Colin Firth delivers a towering performance in Tom Ford’s adaptation of Christopher Isherwood’s A SINGLE MAN. The novel’s interior monologue has been externalized as an haute-couture fashion shoot, familiar territory for the fashion designer turned filmmaker. Instead of a cheap gimmick or a cheesy idiom, though, it’s the perfect subjective palette on which to play out the emotional turmoil experienced by Professor George Falconer during what he plans on being the last day of his life. It is Firth’s subtle, understated performance that brings it together. In him, there is the juxtaposition of the British stiff upper lip cracking with the restraint of snarkiness, silliness, and sentiment; a quick sardonic wit and sad eyes that yearn for kindness that Falconer extends to those from whom, unnbeknownst to them, he is about to take his leave.

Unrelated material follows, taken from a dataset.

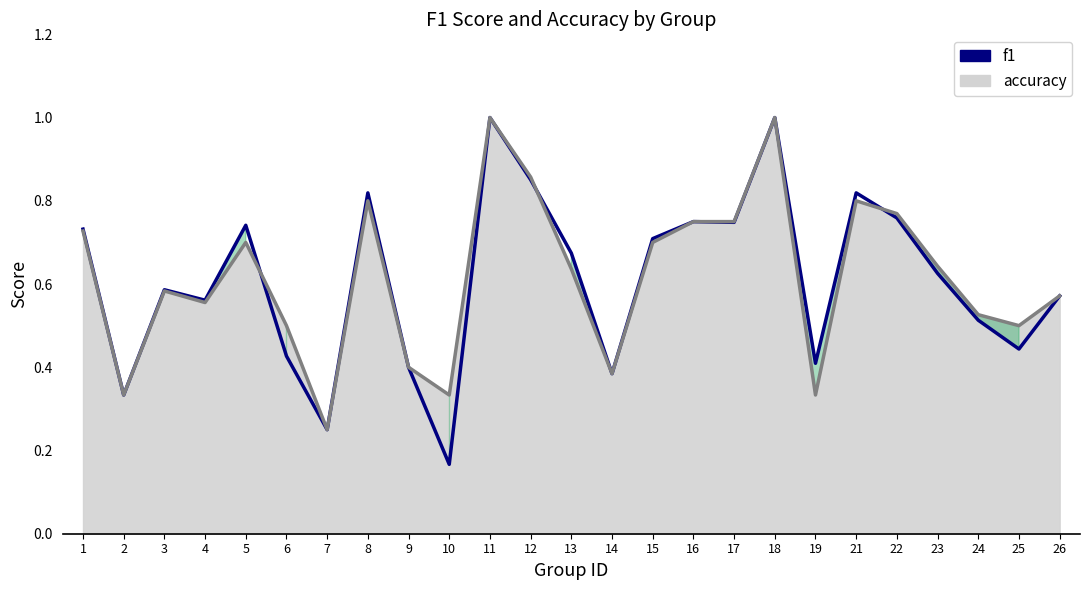

Reading left to right, transcribe all the data shown in this chart.

0.7	0.3	0.6	0.6	0.7	0.4	0.2	0.8	0.4	0.2	1.0	0.9	0.7	0.4	0.7	0.8	0.7	1.0	0.4	0.8	0.8	0.6	0.5	0.4	0.6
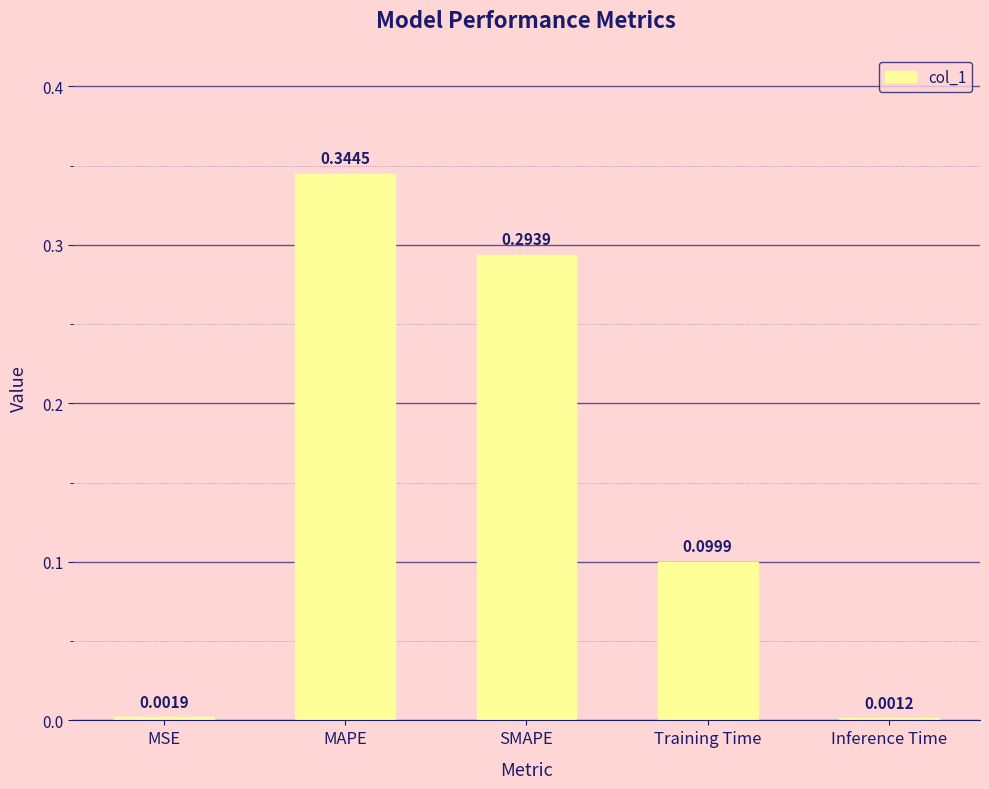

Which has a higher value, Training Time or MAPE?

MAPE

In a mix of Friday, November 20, 1962, and flashbacks of his idyllic 16-year life with lover, Jim (Matthew Goode), colors intensify and fade, the present and the past co-mingle inextricably. Fowler, moving between the present and the past, takes care of the last details of his life, laying out his burial suit with instructions on how to the tie should be knotted, fussing over the most comfortable way to place himself and the gun that will remove him from this world, having a final, revelatory dinner with Charlie (Julianne Moore), who has followed him from London to Los Angeles and has never quite gotten over their brief affair. Offered the world on a silver platter in the form of a comfortable life of teaching, and the two beautiful young men who throw themselves at him, Fowler is a prisoner of his past and his grief, a fact brought home in the unsettling kiss that opens the film, the one Fowler delicately places on Jim’s dead, frozen, and blood-smeared lips.

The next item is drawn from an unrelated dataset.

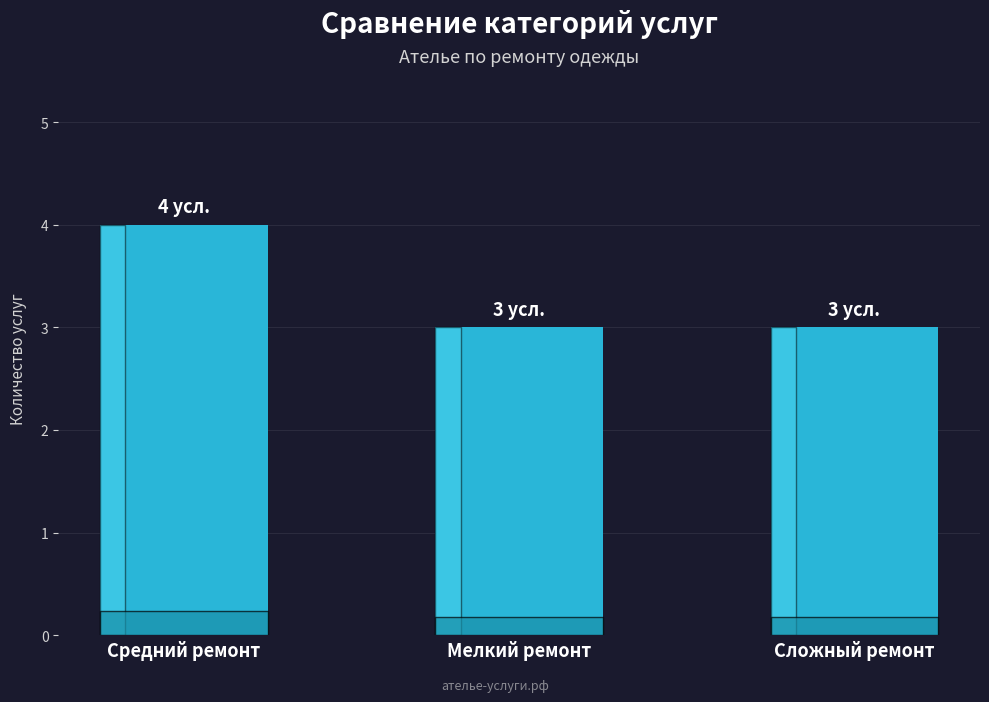

What is the label of the 3rd bar from the left?

Сложный ремонт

Firth lives a lifetime of emotion in the course of this one day, the ache of loneliness, the futziness of orderliness that both soothes and traps him, and the gentle sadness of an evening with Charlie, whose own loneliness of abandonment by husband and son, is as inconsolable at Fowler’s. Moore’s performance, skittering dangerously on the edge of caricature, has Charlie stumbling through life in a disheveled haze of gin, cigarettes, and boredom. She finds the woman’s heart, though, even as she reveals a selfishness that is as monstrous as it is oddly innocent. Innocent, too, but oddly wise, is Fowlers student, Kenny (Nicholas Hoult). He negotiates the tricky, dangerous courting of another man in the time before Stonewall with grace, intensity, and a relentlessness that is less stalking than romance of a most sentimental type. And a hopeless romantic is what Fowler is beneath the stuffy, tweedy exterior, with the object of his romance taken from him, and a world at large that refuses to recognize its legitimacy or his loss.

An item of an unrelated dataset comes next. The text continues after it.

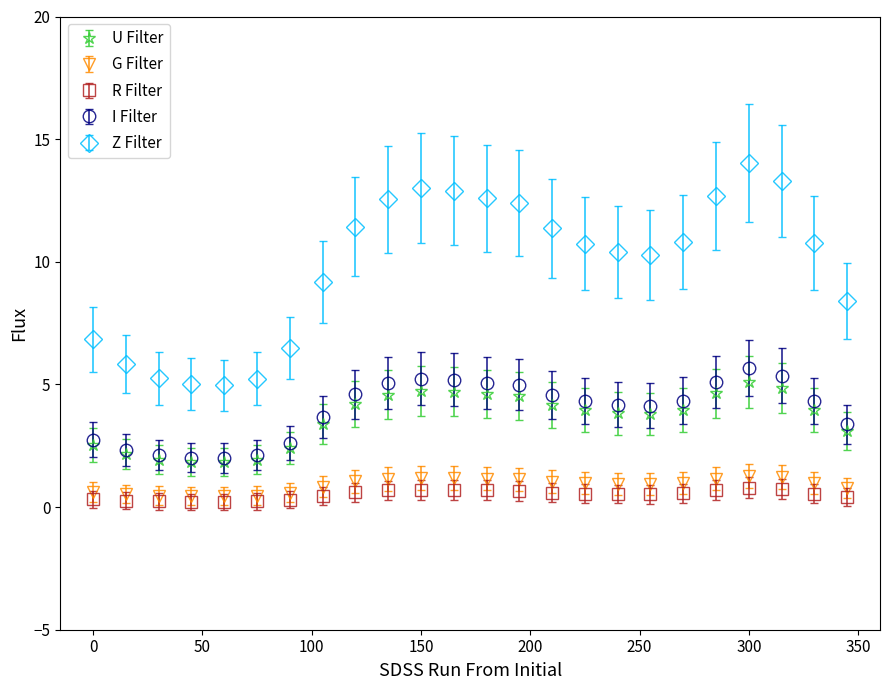

Which series has the largest range (max minus min)?

Z Filter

Ford focuses on details, the full screen suddenly filling with the swoop of a woman’s eyeliner. The overall effect is the disjointedly peculiar focus of a psyche that is overwrought and acutely, painfully aware of everything around its profound isolation. If the obvious symbolism of Fowler walking alone against a sea of people is a hackneyed device unworthy of the rest of the film, Ford overcomes it with a stream-of-consciousness style that is both stylish and heartfelt. As one character opines about the smog in Los Angeles causing such beautiful sunsets, sometimes awful things have their own kind of beauty. Ford has found the beauty in despair without cheapening either.